No entanto, nem todo franqueamento de um limite é uma transgressão a um interdito. Há casos em que o desejo assumido se realiza em lugar de permanecer em estado de aspiração insatisfeita. Nesta direção, podemos afirmar que o ato é uma espécie de "performance" do desejo, mais um franqueamento de conquista do que de transgressão. Encontramos em Lacan, "A lógica da fantasia" (1966/67), uma explicitação que vai neste sentido e que define o ato como aquele que "quer dizer", ou seja, quer dizer o desejo.
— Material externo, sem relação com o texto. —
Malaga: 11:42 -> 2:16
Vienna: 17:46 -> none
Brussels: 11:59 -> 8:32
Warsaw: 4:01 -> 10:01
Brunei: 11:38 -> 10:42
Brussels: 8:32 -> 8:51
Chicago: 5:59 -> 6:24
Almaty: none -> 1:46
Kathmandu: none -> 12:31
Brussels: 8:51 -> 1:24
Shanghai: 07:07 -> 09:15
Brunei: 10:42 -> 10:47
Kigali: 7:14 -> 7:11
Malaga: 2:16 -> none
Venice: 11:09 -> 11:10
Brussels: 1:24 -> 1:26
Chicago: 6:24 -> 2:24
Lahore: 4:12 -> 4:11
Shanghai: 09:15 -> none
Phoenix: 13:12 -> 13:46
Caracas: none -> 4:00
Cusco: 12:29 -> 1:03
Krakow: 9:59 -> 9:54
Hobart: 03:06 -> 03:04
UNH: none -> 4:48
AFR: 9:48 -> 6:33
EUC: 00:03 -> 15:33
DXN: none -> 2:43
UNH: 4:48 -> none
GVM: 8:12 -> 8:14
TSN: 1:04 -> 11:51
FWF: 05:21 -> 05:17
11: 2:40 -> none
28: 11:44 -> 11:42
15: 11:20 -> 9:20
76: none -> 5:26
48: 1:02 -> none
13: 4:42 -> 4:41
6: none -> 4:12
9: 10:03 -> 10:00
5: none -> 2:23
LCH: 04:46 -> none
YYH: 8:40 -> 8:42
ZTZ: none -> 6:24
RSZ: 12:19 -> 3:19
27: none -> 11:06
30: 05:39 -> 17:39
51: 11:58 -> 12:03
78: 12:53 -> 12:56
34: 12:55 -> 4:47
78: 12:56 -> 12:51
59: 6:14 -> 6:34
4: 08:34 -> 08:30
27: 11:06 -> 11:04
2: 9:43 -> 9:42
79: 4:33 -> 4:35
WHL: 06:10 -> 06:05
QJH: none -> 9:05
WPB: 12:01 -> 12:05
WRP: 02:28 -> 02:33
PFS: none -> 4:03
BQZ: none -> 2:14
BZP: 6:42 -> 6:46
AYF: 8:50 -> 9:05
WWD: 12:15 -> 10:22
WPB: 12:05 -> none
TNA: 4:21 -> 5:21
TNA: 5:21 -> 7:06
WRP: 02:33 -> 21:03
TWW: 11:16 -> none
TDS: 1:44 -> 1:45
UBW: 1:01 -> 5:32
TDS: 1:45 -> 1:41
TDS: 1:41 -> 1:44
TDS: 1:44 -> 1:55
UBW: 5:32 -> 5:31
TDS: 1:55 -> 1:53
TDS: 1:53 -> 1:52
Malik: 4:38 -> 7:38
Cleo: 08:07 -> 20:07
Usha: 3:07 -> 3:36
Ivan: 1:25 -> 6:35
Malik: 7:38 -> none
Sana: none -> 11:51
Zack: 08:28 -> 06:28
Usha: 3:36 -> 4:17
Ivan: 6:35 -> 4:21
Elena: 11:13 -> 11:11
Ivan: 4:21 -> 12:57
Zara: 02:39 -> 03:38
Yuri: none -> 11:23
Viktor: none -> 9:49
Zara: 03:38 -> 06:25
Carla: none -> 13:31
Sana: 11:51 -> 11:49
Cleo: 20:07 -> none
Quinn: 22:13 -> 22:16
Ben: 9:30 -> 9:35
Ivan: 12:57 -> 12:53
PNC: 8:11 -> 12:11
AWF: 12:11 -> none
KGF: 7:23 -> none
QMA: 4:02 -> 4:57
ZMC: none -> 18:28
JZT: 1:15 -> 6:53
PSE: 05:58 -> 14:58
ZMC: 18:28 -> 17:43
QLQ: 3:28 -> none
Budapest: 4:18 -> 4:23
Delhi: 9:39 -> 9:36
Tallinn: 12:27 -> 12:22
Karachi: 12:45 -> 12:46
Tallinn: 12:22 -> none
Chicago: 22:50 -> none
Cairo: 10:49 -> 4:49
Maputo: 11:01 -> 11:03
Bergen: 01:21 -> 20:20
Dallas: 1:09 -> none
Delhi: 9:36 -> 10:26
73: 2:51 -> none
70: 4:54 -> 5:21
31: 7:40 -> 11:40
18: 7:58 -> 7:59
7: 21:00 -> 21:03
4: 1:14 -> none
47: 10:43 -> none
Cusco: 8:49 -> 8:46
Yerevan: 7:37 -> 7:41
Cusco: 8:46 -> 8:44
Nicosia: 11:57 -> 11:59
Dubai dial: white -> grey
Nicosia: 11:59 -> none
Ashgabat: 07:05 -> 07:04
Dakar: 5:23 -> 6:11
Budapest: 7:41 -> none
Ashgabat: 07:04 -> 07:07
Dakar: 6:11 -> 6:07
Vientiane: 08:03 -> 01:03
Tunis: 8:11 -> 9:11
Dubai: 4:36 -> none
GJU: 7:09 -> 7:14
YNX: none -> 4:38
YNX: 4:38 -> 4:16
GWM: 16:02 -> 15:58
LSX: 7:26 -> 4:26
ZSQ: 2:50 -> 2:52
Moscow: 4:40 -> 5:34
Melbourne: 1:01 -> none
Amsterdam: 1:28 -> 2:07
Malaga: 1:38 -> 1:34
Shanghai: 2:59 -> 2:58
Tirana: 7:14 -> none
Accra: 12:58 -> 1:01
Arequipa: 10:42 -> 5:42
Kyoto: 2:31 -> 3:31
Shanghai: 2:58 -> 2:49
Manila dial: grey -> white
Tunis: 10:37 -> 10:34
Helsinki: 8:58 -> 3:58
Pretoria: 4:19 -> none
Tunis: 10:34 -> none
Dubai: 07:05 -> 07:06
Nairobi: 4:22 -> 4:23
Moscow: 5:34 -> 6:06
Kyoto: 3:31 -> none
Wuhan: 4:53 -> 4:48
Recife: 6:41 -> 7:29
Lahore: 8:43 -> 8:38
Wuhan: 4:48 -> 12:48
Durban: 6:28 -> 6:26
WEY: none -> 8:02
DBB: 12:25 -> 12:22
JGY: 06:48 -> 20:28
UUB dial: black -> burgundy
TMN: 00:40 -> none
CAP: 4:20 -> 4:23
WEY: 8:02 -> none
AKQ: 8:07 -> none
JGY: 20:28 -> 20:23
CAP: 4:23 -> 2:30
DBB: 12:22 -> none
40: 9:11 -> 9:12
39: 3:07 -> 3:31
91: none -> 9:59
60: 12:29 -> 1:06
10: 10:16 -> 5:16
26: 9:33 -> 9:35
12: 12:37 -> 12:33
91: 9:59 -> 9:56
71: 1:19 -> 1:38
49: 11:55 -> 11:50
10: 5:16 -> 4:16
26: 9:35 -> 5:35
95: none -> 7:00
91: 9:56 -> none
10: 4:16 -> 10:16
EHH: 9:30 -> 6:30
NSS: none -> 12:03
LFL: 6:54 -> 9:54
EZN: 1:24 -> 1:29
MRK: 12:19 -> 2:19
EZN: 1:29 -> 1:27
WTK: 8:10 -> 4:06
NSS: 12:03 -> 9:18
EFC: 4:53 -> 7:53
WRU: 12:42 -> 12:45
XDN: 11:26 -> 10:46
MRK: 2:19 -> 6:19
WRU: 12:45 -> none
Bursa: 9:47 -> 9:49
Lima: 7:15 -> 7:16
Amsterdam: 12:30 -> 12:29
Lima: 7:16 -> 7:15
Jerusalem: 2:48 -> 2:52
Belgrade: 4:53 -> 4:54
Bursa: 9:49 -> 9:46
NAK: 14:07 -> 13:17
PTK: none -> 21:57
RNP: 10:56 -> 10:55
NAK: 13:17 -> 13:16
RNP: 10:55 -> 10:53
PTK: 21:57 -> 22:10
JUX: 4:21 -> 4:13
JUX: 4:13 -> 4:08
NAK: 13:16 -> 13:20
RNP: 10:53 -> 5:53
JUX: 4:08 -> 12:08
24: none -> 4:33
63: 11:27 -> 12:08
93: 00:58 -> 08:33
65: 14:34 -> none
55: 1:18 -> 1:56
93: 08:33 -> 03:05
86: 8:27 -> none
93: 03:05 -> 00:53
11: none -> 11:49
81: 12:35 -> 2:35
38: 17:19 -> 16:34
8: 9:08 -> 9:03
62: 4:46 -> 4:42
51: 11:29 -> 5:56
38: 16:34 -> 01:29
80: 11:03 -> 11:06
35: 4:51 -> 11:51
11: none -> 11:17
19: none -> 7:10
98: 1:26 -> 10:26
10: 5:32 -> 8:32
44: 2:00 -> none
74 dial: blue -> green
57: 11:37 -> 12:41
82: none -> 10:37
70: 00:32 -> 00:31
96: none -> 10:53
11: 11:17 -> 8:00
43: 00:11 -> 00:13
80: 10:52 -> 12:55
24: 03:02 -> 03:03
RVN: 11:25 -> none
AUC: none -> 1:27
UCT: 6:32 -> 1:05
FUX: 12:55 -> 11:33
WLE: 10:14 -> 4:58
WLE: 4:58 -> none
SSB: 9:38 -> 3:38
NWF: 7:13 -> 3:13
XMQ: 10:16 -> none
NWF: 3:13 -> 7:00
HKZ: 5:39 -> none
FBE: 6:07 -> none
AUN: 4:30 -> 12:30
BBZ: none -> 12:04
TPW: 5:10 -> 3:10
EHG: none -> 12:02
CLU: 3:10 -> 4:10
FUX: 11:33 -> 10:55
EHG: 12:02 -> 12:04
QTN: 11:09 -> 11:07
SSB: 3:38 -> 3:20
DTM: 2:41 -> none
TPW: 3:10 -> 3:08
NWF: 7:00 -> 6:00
Qualquer ato tem o desejo como significado, embora não seja articulado na primeira pessoa, no eu. Com efeito, o que o ato quer dizer significa também o que ele não diz. E o acting out que diz, como ao Ato é uma solução a um impossível de dizer, por revelar, a posteriori, um desejo inédito em um sujeito modificado pelo ato.
A concepção inicial de Lacan, desenvolvida em A direção do tratamento (1958) e em Função e campo da fala e da linguagem (1953), supõe um possível reconhecimento do desejo na palavra, precisando que "o desejo é articulado, mas a partir de um inarticulável". Sob esta perspectiva, não haveria desejo sem palavra. Com efeito, o desejo tem, na palavra, sua causa primeira. O desejo é efeito da palavra, falta-a-ser engendrada pela fala. E na fala que o desejo encontra seu sítio, embora inarticulável por ser engendrado no intervalo entre significantes.
O ato analítico é a solução deste impossível, comandado pela recorrência da articulação significante e em cujo intervalo se produz a letra de gozo. O desejo, que não se realiza senão em meias palavras e em meias verdades, afirma-se em ato. O Ato, em seu sentido positivo, é separador por natureza. O Ato deflagra que a barreira por ele ultrapassada não é a do interdito, mas a do impossível, ou seja, a própria barreira do simbólico erigida no real. Concluímos que o Ato franqueia a tela do simbólico em direção ao real, à medida que o real tem valor de representação à afirmação do desejo. Podemos dizer, de outra forma, que, no Ato, trata-se do real elevado ao semblante por ser efeito e também causa da descontinuidade significante. O Ato é expressão de uma ruptura no meio-dizer do simbólico que, ao mesmo tempo, o captura no real. O ato é, assim, determinante para que se possa dizer que há um analista. Um analista procede do ato.